**Exercise material**.
● ● ● ●
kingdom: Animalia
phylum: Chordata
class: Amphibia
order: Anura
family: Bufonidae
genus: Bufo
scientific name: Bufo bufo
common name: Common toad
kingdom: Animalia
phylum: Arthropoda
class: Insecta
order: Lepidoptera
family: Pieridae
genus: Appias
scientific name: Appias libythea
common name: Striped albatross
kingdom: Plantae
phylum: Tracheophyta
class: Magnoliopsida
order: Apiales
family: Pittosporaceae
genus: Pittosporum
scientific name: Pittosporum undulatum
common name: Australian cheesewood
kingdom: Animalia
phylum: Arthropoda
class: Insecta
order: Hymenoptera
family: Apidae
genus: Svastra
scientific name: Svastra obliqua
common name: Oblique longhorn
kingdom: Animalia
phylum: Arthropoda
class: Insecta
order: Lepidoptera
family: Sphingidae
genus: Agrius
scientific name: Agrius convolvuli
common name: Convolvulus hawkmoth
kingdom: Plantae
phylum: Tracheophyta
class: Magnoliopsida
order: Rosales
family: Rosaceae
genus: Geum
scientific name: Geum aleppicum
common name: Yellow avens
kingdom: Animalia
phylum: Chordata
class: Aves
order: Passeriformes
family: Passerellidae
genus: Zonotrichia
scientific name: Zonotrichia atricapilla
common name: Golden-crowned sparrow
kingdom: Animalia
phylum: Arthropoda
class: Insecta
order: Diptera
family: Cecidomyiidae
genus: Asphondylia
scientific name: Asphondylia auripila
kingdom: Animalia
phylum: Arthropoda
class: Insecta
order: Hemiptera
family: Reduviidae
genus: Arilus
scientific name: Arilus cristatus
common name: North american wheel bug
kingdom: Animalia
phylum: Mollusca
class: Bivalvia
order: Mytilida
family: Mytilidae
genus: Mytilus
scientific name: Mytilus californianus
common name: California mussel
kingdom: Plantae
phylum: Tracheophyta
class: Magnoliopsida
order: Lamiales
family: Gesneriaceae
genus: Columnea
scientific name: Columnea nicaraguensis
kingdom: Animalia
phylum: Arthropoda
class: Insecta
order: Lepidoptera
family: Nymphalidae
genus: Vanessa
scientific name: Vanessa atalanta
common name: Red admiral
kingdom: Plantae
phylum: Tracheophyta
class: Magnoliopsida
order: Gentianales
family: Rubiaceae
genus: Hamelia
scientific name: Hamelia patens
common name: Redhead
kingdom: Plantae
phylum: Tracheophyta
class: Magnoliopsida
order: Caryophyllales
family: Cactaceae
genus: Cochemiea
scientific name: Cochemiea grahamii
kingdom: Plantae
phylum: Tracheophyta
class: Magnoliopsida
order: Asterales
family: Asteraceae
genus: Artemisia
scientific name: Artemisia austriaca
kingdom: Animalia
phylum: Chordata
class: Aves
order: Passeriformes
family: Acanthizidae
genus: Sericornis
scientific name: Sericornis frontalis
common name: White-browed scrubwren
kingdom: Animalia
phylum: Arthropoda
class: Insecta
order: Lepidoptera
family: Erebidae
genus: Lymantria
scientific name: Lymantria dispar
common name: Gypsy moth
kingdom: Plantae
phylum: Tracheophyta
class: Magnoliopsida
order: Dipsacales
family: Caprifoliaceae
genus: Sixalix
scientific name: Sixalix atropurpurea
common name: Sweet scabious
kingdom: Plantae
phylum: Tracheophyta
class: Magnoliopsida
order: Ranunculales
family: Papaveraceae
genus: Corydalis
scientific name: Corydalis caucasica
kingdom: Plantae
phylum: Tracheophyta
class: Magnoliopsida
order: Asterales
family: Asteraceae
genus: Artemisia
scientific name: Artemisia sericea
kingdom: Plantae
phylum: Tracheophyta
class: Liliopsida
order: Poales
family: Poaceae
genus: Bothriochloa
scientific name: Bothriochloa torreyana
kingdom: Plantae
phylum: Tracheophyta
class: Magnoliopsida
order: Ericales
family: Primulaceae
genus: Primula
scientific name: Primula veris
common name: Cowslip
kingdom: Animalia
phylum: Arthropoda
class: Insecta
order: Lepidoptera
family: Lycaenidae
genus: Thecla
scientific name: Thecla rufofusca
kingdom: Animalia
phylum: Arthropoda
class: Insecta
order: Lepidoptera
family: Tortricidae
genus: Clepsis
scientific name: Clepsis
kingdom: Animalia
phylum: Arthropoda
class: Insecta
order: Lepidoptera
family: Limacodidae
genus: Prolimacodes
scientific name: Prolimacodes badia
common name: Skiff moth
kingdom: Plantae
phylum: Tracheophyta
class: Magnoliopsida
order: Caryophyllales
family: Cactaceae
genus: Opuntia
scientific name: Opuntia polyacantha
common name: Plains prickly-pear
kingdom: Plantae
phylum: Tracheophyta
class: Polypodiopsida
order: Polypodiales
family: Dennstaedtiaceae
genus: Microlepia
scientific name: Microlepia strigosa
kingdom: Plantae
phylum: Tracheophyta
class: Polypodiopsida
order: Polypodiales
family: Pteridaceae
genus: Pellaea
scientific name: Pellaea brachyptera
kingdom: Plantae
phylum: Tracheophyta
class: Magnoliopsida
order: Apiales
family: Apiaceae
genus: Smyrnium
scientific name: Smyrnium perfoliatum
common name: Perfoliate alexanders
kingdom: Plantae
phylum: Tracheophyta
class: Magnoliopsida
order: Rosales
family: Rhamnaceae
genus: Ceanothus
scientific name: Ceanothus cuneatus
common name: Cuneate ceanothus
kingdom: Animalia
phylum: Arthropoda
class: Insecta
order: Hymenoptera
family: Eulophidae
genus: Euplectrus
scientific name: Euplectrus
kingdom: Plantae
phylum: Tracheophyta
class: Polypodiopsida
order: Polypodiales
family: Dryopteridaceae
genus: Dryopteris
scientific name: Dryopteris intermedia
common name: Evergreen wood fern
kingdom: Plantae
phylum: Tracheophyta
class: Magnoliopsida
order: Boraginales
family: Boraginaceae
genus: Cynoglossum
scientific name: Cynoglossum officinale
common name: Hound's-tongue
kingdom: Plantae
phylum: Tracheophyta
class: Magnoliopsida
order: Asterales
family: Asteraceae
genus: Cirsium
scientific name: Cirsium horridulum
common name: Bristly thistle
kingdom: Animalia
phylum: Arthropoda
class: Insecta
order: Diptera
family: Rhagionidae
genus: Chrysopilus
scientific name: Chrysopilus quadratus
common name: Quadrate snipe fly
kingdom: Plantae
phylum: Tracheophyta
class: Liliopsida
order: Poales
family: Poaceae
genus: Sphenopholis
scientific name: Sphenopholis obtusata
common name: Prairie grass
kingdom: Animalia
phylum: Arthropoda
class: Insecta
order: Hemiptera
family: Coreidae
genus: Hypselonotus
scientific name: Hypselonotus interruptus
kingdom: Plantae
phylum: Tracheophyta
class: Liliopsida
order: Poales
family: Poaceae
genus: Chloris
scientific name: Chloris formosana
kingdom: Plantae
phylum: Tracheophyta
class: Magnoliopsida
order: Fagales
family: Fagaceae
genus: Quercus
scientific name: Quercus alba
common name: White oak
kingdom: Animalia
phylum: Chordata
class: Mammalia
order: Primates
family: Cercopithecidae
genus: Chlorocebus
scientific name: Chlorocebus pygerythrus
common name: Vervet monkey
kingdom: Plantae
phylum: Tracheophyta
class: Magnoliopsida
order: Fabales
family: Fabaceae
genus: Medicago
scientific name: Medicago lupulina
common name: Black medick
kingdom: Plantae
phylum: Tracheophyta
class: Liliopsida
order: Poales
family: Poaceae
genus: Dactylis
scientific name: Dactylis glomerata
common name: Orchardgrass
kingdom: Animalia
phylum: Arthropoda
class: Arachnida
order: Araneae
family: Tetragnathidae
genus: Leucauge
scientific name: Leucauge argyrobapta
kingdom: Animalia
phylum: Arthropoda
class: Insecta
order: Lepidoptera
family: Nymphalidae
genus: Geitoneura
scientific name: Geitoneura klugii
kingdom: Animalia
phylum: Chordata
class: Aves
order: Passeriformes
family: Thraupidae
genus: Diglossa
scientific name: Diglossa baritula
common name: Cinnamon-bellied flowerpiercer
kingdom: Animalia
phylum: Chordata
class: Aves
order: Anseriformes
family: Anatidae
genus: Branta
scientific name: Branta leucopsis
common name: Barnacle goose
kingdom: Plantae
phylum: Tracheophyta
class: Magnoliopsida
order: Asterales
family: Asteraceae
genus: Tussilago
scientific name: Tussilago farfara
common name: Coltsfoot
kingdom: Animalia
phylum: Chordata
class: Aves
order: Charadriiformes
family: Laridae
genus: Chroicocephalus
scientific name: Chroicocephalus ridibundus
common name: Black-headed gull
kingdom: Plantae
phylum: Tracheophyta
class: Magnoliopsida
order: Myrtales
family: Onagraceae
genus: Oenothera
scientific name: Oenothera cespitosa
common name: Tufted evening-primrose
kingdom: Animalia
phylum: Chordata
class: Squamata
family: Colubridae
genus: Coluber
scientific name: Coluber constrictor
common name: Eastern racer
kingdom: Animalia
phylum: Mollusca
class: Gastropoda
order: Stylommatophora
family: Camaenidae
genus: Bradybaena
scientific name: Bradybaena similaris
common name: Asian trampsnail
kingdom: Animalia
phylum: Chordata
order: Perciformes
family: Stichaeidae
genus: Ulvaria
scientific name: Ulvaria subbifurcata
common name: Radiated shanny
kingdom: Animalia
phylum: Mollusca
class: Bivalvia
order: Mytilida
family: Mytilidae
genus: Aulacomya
● ● ● ●
**What you are asked to do**. Set down the lines exactly, starting with the line that contains "family: Gesneriaceae" and going on through the line that contains "common name: Redhead".

**Complete answer**.
family: Gesneriaceae
genus: Columnea
scientific name: Columnea nicaraguensis
kingdom: Animalia
phylum: Arthropoda
class: Insecta
order: Lepidoptera
family: Nymphalidae
genus: Vanessa
scientific name: Vanessa atalanta
common name: Red admiral
kingdom: Plantae
phylum: Tracheophyta
class: Magnoliopsida
order: Gentianales
family: Rubiaceae
genus: Hamelia
scientific name: Hamelia patens
common name: Redhead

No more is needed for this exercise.